October 20, 2014

Answering the Lifestyle Question: How Do You Want To Live?

Every small business owner has to address this question: How do you want to live?

For some, it’s enough to own your own jobs. But for others, freedom means passive income and creating something they can pass on to their children (without making the children pass out from overwhelm and exhaustion). And for another set of small business owners, the preferred lifestyle is working in a business that they love and having a reliable team that allows them to take one or two worry-free vacations a year.

question yourself

The goals are personal.

What is your long-term goal? Small business retirement:

For example, do you plan to retire? If so, when? And who will run the business at that point?  In “Why Retirement Isn’t in the Cards for Many SBOs,” Anita Campbell, founder of Small Business Trends, highlights a survey, Small Business Owners’ Perspectives on Retirement, conducted in December 2010, which “polled 1,433 small business owners of companies with two to 99 employees.”  In the survey, only 4 percent said they plan to retire while just 33 percent have a succession plan.

In reality, retirees often to choose to stay active; it seems to keep them young. But the key is the choice—the freedom to choose to work at 70 because you want to, instead of having to work because there’s not enough money or passive income for your lifetime.

But that’s not the only lifestyle decision to consider.

Where do you want to live? Best cities for minorities:

In  “The 52 Best Cities for Minority Entrepreneurs,” Anita mentions a survey released by Forbes. In this survey, Joel Kotkin, Wendell Cox and Erika Ozuna “studied minority and immigrant entrepreneurs,” and found the top three cities for them are Atlanta, Baltimore and Nashville, because of affordable housing and the cost of commercial space.

But regardless of where we live, what we look like and when we choose to retire, small business owners share a common reality:

The better we position our businesses, the more clients, income and freedom we have.

For a few practical tips on positioning yourself, you may want to check out Ivana Taylor’s article, “5 Big Reasons Your Ideal Customer Isn’t Choosing You.”  According to Ivana, one issue you may encounter is that your audience is too big. She writes:

“Saying that ‘everyone’ is your customer actually reduces the number of customers who are interested in your product.”

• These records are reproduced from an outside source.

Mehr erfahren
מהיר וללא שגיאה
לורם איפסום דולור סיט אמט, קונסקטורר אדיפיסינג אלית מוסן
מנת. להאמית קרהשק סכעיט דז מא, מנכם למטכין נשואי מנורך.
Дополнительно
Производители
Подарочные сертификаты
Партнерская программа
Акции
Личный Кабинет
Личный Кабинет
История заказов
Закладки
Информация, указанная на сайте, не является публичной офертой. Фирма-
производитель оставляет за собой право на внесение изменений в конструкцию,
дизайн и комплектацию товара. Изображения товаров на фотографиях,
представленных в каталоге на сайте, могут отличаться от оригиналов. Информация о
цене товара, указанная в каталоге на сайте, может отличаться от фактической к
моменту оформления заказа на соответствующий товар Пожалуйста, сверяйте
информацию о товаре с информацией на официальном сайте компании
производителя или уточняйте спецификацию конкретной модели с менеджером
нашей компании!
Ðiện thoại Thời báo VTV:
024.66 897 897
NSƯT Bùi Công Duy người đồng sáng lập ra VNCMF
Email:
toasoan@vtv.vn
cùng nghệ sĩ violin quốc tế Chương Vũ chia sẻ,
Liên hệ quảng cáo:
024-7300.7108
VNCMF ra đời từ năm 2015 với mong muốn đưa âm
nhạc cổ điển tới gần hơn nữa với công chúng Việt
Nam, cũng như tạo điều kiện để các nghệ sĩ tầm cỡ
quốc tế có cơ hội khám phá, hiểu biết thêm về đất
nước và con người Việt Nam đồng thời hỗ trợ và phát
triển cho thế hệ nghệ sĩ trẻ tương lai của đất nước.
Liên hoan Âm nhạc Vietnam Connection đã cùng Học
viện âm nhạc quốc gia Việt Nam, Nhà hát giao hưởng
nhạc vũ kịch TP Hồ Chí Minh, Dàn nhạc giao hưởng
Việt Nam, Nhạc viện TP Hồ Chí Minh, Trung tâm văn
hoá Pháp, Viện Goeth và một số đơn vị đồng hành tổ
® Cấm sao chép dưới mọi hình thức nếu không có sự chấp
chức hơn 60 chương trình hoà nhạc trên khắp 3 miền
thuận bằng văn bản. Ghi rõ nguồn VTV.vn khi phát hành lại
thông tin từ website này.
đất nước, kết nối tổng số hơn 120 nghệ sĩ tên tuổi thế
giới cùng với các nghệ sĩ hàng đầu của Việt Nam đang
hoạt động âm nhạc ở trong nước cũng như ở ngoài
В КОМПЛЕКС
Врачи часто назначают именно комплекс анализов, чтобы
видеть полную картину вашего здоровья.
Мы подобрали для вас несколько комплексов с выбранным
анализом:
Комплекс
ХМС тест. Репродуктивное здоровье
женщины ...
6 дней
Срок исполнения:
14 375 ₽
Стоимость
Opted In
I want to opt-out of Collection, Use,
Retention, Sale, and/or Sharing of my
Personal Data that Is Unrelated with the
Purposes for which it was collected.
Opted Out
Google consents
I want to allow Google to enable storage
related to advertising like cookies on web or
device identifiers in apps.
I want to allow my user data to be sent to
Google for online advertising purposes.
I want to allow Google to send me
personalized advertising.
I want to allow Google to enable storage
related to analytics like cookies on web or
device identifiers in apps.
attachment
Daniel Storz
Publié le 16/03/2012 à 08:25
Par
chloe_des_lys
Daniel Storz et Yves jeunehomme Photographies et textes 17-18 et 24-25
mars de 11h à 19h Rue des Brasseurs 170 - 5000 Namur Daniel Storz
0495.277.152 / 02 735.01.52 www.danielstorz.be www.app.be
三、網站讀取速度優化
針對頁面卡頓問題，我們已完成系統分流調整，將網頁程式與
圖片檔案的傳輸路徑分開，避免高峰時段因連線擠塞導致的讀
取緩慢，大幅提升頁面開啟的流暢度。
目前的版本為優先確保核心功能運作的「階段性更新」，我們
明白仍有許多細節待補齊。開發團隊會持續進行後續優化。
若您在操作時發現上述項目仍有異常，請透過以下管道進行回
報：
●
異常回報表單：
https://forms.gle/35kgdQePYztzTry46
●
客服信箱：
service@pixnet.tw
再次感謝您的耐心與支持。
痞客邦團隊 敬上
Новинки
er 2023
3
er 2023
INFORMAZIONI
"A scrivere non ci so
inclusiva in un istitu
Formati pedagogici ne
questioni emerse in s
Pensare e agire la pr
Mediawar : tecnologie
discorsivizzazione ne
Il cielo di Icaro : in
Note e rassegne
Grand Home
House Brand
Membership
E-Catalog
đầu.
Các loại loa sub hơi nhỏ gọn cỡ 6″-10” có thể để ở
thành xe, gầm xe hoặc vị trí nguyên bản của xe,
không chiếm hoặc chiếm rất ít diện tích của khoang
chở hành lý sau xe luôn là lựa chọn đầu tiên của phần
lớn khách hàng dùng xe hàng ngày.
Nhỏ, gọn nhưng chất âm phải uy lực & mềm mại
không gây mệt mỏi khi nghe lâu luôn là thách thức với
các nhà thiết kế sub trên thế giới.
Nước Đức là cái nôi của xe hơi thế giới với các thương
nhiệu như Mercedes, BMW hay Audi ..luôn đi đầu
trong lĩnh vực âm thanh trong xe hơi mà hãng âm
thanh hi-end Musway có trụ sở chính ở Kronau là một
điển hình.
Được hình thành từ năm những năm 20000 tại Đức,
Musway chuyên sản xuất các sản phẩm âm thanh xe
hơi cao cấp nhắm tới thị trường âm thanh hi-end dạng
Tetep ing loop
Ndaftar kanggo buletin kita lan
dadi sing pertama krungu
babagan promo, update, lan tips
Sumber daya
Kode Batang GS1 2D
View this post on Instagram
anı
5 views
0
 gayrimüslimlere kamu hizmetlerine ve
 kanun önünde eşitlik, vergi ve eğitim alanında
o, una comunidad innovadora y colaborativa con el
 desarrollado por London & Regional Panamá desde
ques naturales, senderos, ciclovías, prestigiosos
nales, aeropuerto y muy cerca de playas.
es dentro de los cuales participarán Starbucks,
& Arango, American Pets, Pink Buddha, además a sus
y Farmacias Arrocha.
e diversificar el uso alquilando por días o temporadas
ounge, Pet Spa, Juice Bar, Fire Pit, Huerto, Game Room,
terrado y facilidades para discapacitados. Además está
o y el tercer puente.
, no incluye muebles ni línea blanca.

And she suggests a little research to help you find your niche.  Getting clear about how you want to live, both today and in retirement, determines your goals and your sacrifices.  Answering the lifestyle question determines your future.

Choose well.


Image from grafvision/Shutterstock

4 Comments ▼

Jamillah Warner


Jamillah Warner Jamillah Warner (Ms.J), a poet with a passion for business, is a Georgia-based writer and speaker and the Marketing Coordinator at Nobuko Solutions. She also provides marketing and communication quick tips in her getCLEAR! MicroNewsletter.

4 Reactions

  1. Jamillah: Thought provoking post! I will print it out and think about this question. I don’t think you should call it sacrifice, because that is not a virtue in my vocabulary. It is a matter of core-values and priorities.

  2. Questions. The problem I’ve found is that most people don’t believe they have a choice. They have been told from birth that you work in a job you don’t like and just suck it up.

  3. We all have a choice. It is the greatest gift that has been given to us. I am so grateful for the blessings that choice has afforded me in my business and live. It is sad to see so many people living without believing they have a choice to leave their J.O.B. and venture into a world where they pursue their passion.

  4. “Lifestyle” is HUGE for any small business owner, but the definition of a good lifestyle depends on the individual. We all have very interesting choices today. I had a family with three children, so my lifestyle operating my business was to spend as much time with them as possible, even leaving work early to attend their activities. Longterm goals are the key. I wanted to sell my company at 50 years of age, and planned it out. It happened at 51. With vision and goals you can move the world.